Dans cet environnement en mutation rapide, les acteurs du Moyen-Orient devront rationaliser leurs stratégies géopolitiques. Cette nécessité repose sur deux facteurs clés :

Premièrement, la transition inévitable vers un monde multipolaire. Alors que la carte géopolitique est redessinée, les guerres commerciales croissantes de Washington obligeront les puissances régionales, longtemps habituées à la stabilité de l’ordre unipolaire, à reconsidérer leurs partenariats économiques. Bien que les politiques protectionnistes de Trump aient été mises en œuvre relativement facilement, chaque nouvelle vague de nationalisme économique affaiblit davantage les cadres de coopération et accélère l’érosion des alliances traditionnelles. En conséquence, les pays du Moyen-Orient chercheront de plus en plus à réajuster leurs alignements géopolitiques pour protéger leurs intérêts dans un contexte de tensions commerciales mondiales croissantes.

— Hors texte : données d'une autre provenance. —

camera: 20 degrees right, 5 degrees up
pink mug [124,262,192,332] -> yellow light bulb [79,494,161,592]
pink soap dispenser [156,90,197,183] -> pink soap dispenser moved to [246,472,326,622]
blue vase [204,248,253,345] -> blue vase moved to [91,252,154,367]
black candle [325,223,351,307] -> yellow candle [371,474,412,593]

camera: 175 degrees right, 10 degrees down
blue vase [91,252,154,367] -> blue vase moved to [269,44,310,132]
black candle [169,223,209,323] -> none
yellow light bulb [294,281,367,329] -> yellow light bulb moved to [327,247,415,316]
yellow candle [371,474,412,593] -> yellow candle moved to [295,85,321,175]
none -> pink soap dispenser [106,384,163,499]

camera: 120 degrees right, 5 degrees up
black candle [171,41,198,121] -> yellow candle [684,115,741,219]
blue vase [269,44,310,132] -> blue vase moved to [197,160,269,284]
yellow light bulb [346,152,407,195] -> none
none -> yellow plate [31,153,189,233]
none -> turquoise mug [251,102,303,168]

Deuxièmement, la transformation du statut géopolitique tant de Tel-Aviv que de Damas. Israël n’est plus seulement la pierre angulaire de l’ordre régional dirigé par les États-Unis ; il est devenu un symbole d’un « problème israélien » plus large, à la fois à l’échelle régionale et mondiale. Parallèlement, la Syrie n’est plus simplement un champ de bataille pour les conflits par procuration entre les États-Unis, la Russie, l’Iran et Israël. Ankara, qui bénéficie directement des dynamiques changeantes en Syrie, est également confrontée à de nouveaux défis régionaux. La présence continue des États-Unis en Syrie et l’occupation persistante d’Israël restent des sources majeures de préoccupations géopolitiques pour la Turquie.

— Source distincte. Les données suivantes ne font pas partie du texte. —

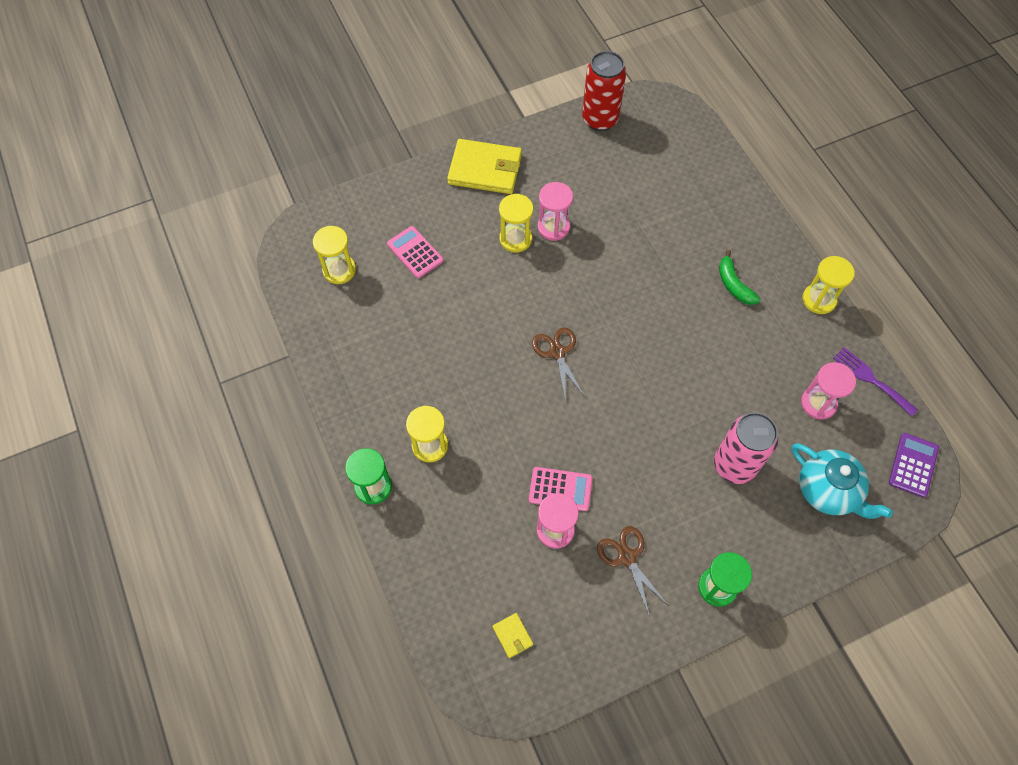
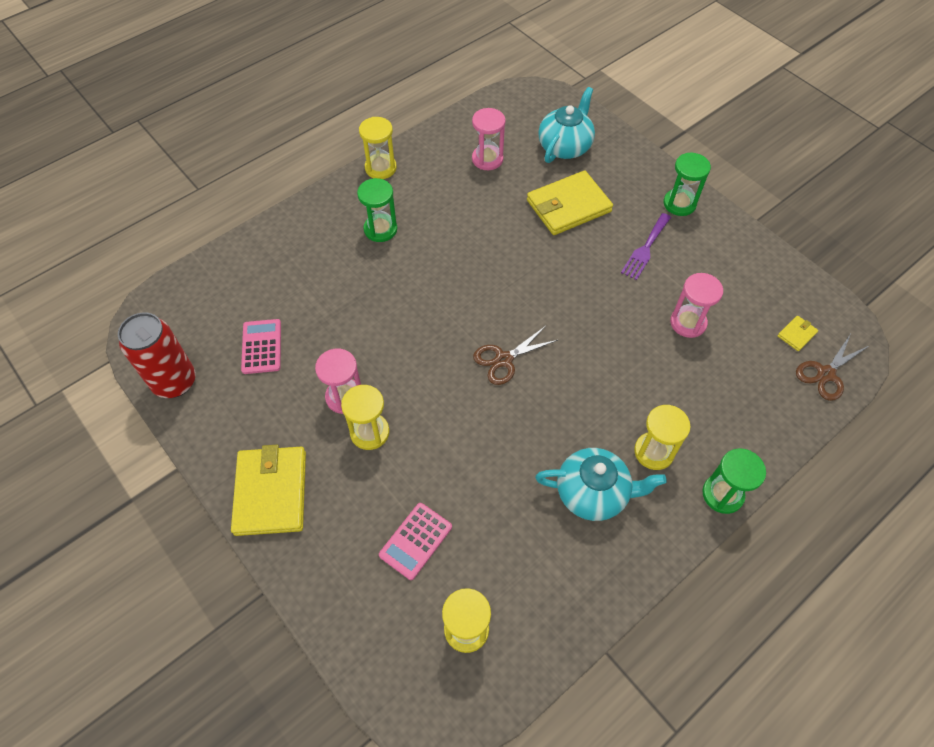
camera: 105 degrees left, 5 degrees down
pink calculator [529,467,592,511] -> pink calculator moved to [241,319,281,374]
brown scissors [597,526,668,617] -> brown scissors moved to [796,335,869,401]
pink can [714,412,778,484] -> yellow wallet [527,171,613,235]
green banana [719,250,760,305] -> green hourglass [357,178,397,242]
purple fork [833,347,918,417] -> purple fork moved to [621,213,671,280]
purple calculator [889,433,939,498] -> none
none -> turquoise teapot [535,448,667,521]

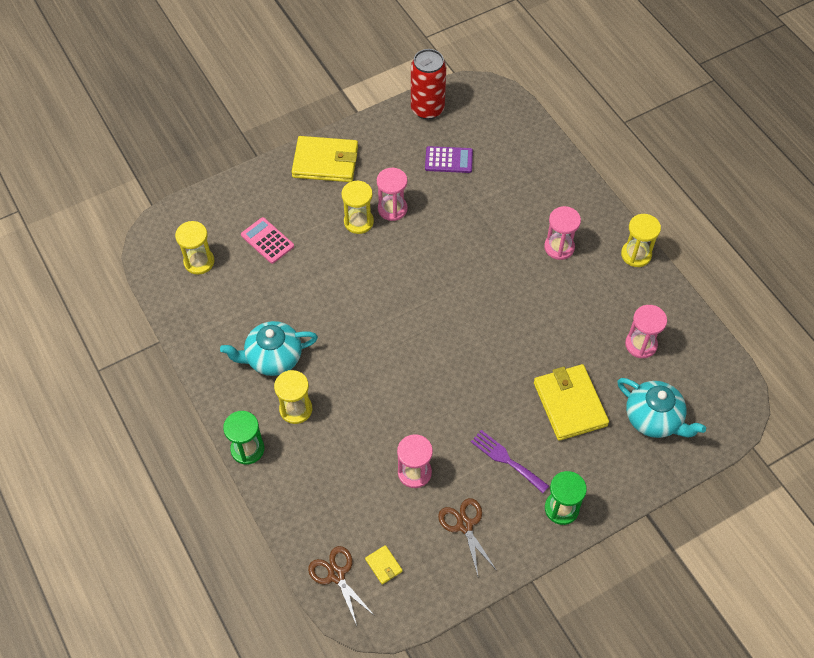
camera: 100 degrees right, 0 degrees up
pink calculator [241,319,281,374] -> purple calculator [425,146,473,173]
green hourglass [357,178,397,242] -> pink hourglass [544,206,581,260]
brown scissors [473,326,558,385] -> brown scissors moved to [438,498,497,576]
turquoise teapot [535,448,667,521] -> turquoise teapot turned 60 degrees clockwise [220,321,318,376]

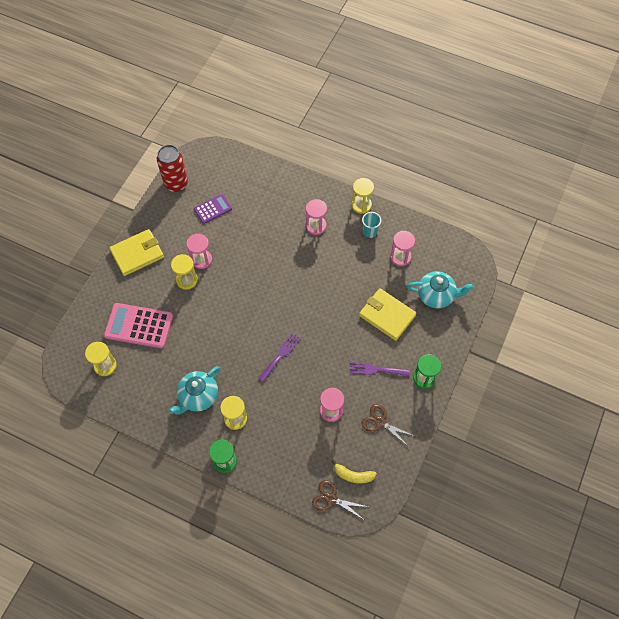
camera: 35 degrees left, 5 degrees up
pink calculator [241,217,294,264] -> pink calculator [104,303,173,348], size x1.73
yellow wallet [365,545,403,585] -> yellow banana [331,460,377,483]
none -> purple fork [259,333,301,382]
none -> turquoise cup [362,212,381,238]

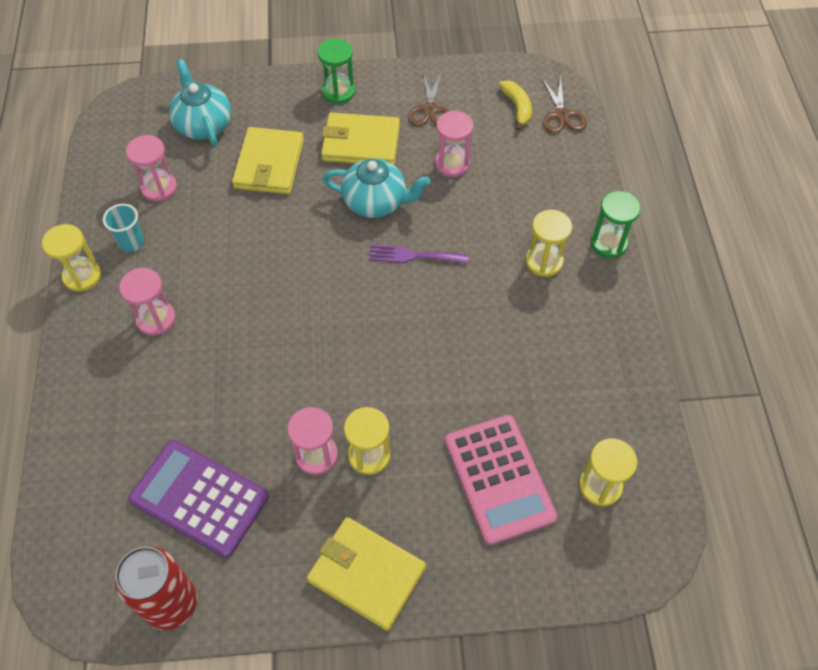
camera: 120 degrees left, 5 degrees down
turquoise teapot [169,366,220,415] -> turquoise teapot moved to [323,159,430,218]
purple calculator [194,194,232,224] -> purple calculator [128,440,269,558], size x1.73
purple fork [349,362,410,376] -> yellow wallet [321,113,400,165]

La révolution syrienne n’a pas seulement marqué l’effondrement du régime d’Assad, elle a également symbolisé la désintégration d’un ordre régional longtemps fondé sur une instabilité entretenue. Parallèlement, les politiques israéliennes de l’ère post-millénaire — caractérisées par le déni explicite à la fois de la question palestinienne et de l’existence même du peuple palestinien — deviennent de plus en plus intenables. Longtemps marginalisée, la question palestinienne a refait surface en tant que facteur déterminant de la géopolitique régionale.

Au milieu de ces dynamiques changeantes, les acteurs capables d’adapter leurs stratégies à cette nouvelle réalité géopolitique gagneront probablement en influence. De même, au-delà de la région, la capacité de l’Europe, de la Russie et de la Chine à s’adapter rapidement au paradigme en mutation du Moyen-Orient déterminera leur aptitude à se prémunir contre les effets déstabilisateurs du désordre politique de Washington.

Le « problème américain » risque de provoquer un changement fondamental dans l’ordre mondial. Bien qu’une telle transformation puisse approfondir l’incertitude au Moyen-Orient, plus les acteurs régionaux mettront à jour leurs structures d’alliance rapidement, plus ils seront en mesure de gérer efficacement les crises futures, même dans un environnement où l’ordre mondial reste incertain.